Brief 1
According to the public health ethics overview, in what year was the first marine hospital established?
Brief 2
In the public health ethics overview, rewrite the passage between "More contemporary perspectives" and "to childhood vaccination.", inclusive, swapping "social justice" for "health equity".
Brief 3
Translate this sentence from the public health ethics overview into Spanish: "The ethical mandate of public health has always been to protect and promote the health and well-being of the population."

An Overview of Ethics and How Public Health Does Its Work

Abstract and Keywords

Modern public health in the United States is conducted by a network of private, public, local, state, tribal, and federal organizations, agencies, individuals, and communities. The ethical mandate of public health has always been to protect and promote the health and well-being of the population. This chapter introduces the ways in which public health actors work to achieve those goals, and how their efforts can be squared with the quintessential American value of personal liberty, as well as with the increasing recognition of the importance of justice as a foundation for public health. It also provides chapter overviews for the related section of The Oxford Handbook of Public Health Ethics, which includes chapters on the ethics and public health system, public health interventions, and public health law and regulation.

Keywords: public health system, health and well-being, personal liberty, public health interventions, public health law, regulation, public health ethics

Introduction

Modern public health in the United States is conducted by a network of private, public, local, state, tribal, and federal organizations, agencies, individuals, and communities. The seeds of this network were planted in the eighteenth century, when local efforts led to the isolation and quarantine of humans and cargo arriving from overseas, with the goal of protecting people from potential disease (IOM, 1988). As science advanced and populations grew, local public health took on the protection of the health and welfare of citizens in additional ways. In general, early American public health efforts were dominated by local- and state-level efforts directed at the needs of local citizens. The role of the federal government in public health began with the establishment of the first marine hospital in 1801 (HHS, 2017). In 1870 the administration of a number of marine hospitals was centralized under the Marine Hospital Service (HHS, 2017). Based in port cities of the United States, the goal of the service was to attend to the health and welfare of merchant seamen. The Marine Hospital Service became the US Public Health Service early in the 20th century (IOM, 1988). Yet, in many ways, states and localities in the United States have maintained considerable responsibility for protecting the public’s health.

The ethical mandate of public health has always been to protect and promote the health and well-being of the population. Yet such a goal has sometimes put the practice of public health in direct conflict with the quintessential American value of personal liberty. As such, a recurring ethics question for public health surrounds the degree to which the state can infringe on the autonomous choices of the individual in order to protect or promote the public’s health (Bayer and Moreno, 1986; Childress et al., 2002). (p. 60) The quarantine and isolation of goods and humans centuries ago resulted in questions about the role of public health in regulating commerce and the limits that ought to be placed on infringement of an individual’s movements. As populations grew, so did the need for the establishment and upkeep of sewage systems. Identifying who should be responsible for the funding of such infrastructure led to the entanglement of public health with private and commercial interests.

More contemporary perspectives on public health argue that the protection of the public’s health ought to be undergirded by a commitment to social justice. In this view, efforts should be made to address health disparities as well as to avoid particular public health efforts that might further disadvantage already disadvantaged groups (Beauchamp, 1976; Powers and Faden, 2008). Today, the US public health system affects every American household and involves activities such as monitoring early warning systems for infectious disease outbreaks and assuring access to childhood vaccination.

(Page images and extracted text)

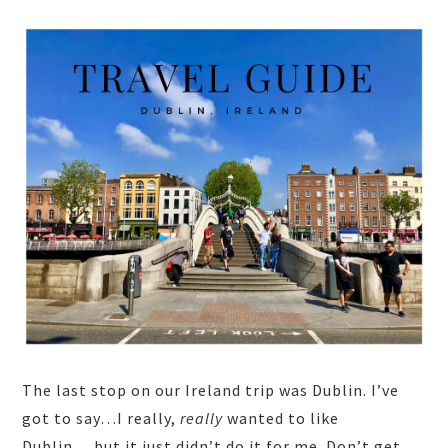
The last stop on our Ireland trip was Dublin. I’ve
got to say…I really,
really
wanted to like
Dublin….but it just didn’t do it for me. Don’t get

Answer box 1
1801

Answer box 2
More contemporary perspectives on public health argue that the protection of the public’s health ought to be undergirded by a commitment to health equity. In this view, efforts should be made to address health disparities as well as to avoid particular public health efforts that might further disadvantage already disadvantaged groups (Beauchamp, 1976; Powers and Faden, 2008). Today, the US public health system affects every American household and involves activities such as monitoring early warning systems for infectious disease outbreaks and assuring access to childhood vaccination.

Answer box 3
El mandato ético de la salud pública siempre ha sido proteger y promover la salud y el bienestar de la población.